### High level
What is web scraping?
> Web scraping (web harvesting or web data extraction) is a computer software technique of extracting information from websites.

What questions can you answer with web scraping?
- What TV shows are airing tonight?
- What is the name and price of the first 5 results for X on ebay?
- How many words is the wiki page for X?
- Has X been updated recently with this text?
- is X band playing at Doug Fir any time soon?
- is that [refurbished Baratza](http://www.baratza.com/product/encore-refurb/) in stock yet?
- Are tickets available for sale yet?


Ethics of web scraping
- https://news.ycombinator.com/item?id=12345693


### Tools
name | Purpose
-----|--------
[Selector Gadget](http://selectorgadget.com/) | find css selectors visually
[CSS selector cheat-sheet](http://www.cheetyr.com/css-selectors) | CSS selector reference
[BeautifulSoup4](http://beautiful-soup-4.readthedocs.io/en/latest/) | Parse HTML webpages with selectors
[requests](http://docs.python-requests.org/en/master/) | Connect to and download webpages (HTML)

## HTML
**HyperText Markup Language** 

It's the code that forms websites.  We won't be learning HTML today, but we'll learn enough to understand how we can navigate it.
 
#### HTML is made up of elements as its base components

Elements have structure:

![element structure](https://upload.wikimedia.org/wikipedia/commons/thumb/5/55/HTML_element_structure.svg/330px-HTML_element_structure.svg.png)



When nested inside eachother, they give the document form

![html structure](http://www.htmlgoodies.com/img/2007/06/page_container.gif)

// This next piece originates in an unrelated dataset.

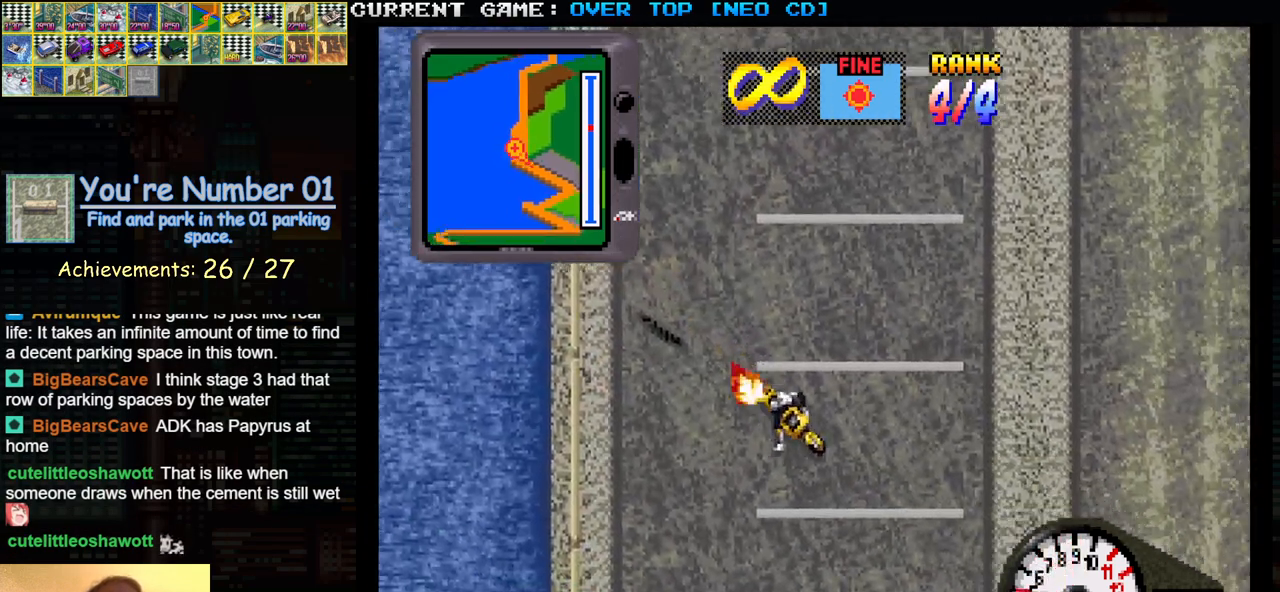
{"buttons": ["SQUARE"], "left_stick": "center", "events": [[33, "left_stick", "center"], [200, "SQUARE", "down"], [350, "left_stick", "right"], [500, "left_stick", "center"]]}
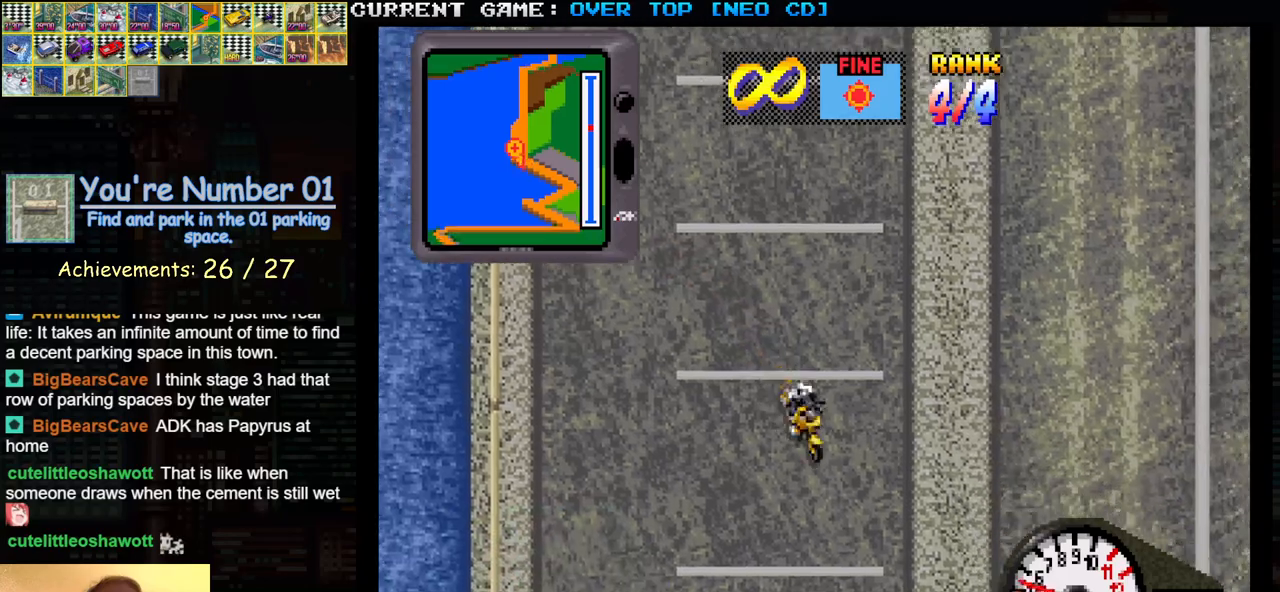
{"buttons": [], "left_stick": "right", "events": [[300, "left_stick", "right"], [367, "SQUARE", "up"]]}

This can also be viewed as a tree-like structure.  Here's the above when we only care about *children* and *ancestors*
![html tree-like structure](http://www.htmlgoodies.com/img/2007/06/flowChart2.gif)


In [None]:
import bs4
import requests

## Fetching the HTML

First step will be to actually get the website's html.  To do that, we'll be using the 3rd-party *requests*\* module.
This simulates:
1. opening your browser
2. typing in the url you want to visit
3. selecting 'View Source'
4. copying the text
5. pasting it into a variable.

\* we could do this using just the std-lib, but requests is popular enough you'll encounter it often.

In [None]:
url = 'https://raw.githubusercontent.com/hassanshamim/python_foundations/master/README.md'
response = requests.get(url)

In [None]:
response # If you're not familiar with HTTP codes, this output might be totally useless.

In [None]:
help(response) # let's see what this *response object* can do.

In [None]:
response.ok # Did the website/server respond properly?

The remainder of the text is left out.